If you’re wondering whether these examples of Ksp examples: ion concentration in saturated solutions are just old textbook artifacts, take a look at what’s happening in 2024–2025:

• Battery and materials research: Precipitation and solubility equilibria guide how solid electrolytes form and dissolve in next-gen batteries and fuel cells.
• Water treatment and PFAS removal: Engineers still rely on solubility and Ksp concepts to design precipitation steps that remove metals and other ions before advanced treatments.
• Biomineralization and medical imaging: Understanding how calcium phosphate, calcium carbonate, and contrast agents dissolve or precipitate in the body ties back to the same Ksp logic used in these classroom examples.

You won’t see Ksp splashed in headlines, but behind the scenes these real examples of solubility product calculations are part of how chemists make sure materials, medicines, and water systems behave the way we expect.

FAQ: Common questions about Ksp and ion concentrations

How do you recognize when to use Ksp in a problem?

You use Ksp whenever you’re dealing with a sparingly soluble ionic solid in equilibrium with its ions. If the problem mentions a “saturated solution,” “precipitation,” or asks whether a solid will form when solutions are mixed, it’s a strong signal you’ll be doing some version of these examples of Ksp examples: ion concentration in saturated solutions.

Can you give another quick example of a Ksp calculation?

Take BaSO₄, with dissolution:

\[ \text{BaSO}_4(s) \rightleftharpoons \text{Ba}^{2+}(aq) + \text{SO}_4^{2-}(aq) \]

If Ksp ≈ 1.1 × 10⁻¹⁰, set [Ba²⁺] = [SO₄²⁻] = s in a saturated solution. Then:

\[ K_{sp} = s^2 \Rightarrow s = \sqrt{1.1 \times 10^{-10}} \approx 1.0 \times 10^{-5} \; \text{M} \]

That’s another straightforward example of using Ksp to find ion concentrations.

Do temperature changes affect these Ksp examples?
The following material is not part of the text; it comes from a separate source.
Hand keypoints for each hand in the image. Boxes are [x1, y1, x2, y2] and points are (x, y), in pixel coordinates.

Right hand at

Yes. Ksp values are temperature-dependent, and most tables list them at 25 °C. If the temperature changes, the Ksp changes, which shifts the equilibrium ion concentrations. The calculation steps stay the same, but you must use the Ksp value appropriate for that temperature.

How accurate are these examples compared with real lab data?
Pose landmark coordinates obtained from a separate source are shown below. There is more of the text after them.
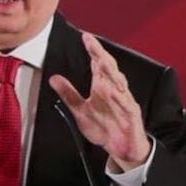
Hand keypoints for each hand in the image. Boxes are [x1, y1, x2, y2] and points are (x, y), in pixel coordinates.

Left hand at [49, 32, 150, 170]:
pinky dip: (120, 97)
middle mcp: (114, 90)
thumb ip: (69, 94)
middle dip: (100, 55)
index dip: (92, 50)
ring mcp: (124, 101)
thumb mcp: (80, 111)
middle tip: (91, 43)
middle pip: (108, 68)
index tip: (85, 37)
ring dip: (110, 71)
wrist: (122, 148)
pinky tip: (113, 90)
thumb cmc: (105, 128)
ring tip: (101, 60)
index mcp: (103, 87)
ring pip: (119, 82)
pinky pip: (126, 103)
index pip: (97, 64)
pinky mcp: (132, 114)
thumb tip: (54, 78)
Real solutions have activity effects, side reactions (like complex ion formation), and pH-dependent speciation. The examples of Ksp examples: ion concentration in saturated solutions you see here assume ideal behavior and no side reactions. That’s usually good enough for classroom work and quick estimates. In research or industry, chemists use activity coefficients and more detailed models, but the core Ksp idea is identical.

If you can follow the logic in these examples of Ksp examples: ion concentration in saturated solutions, you already have the toolkit needed for most solubility and precipitation questions you’ll see in high school chemistry, general chemistry, or intro environmental science.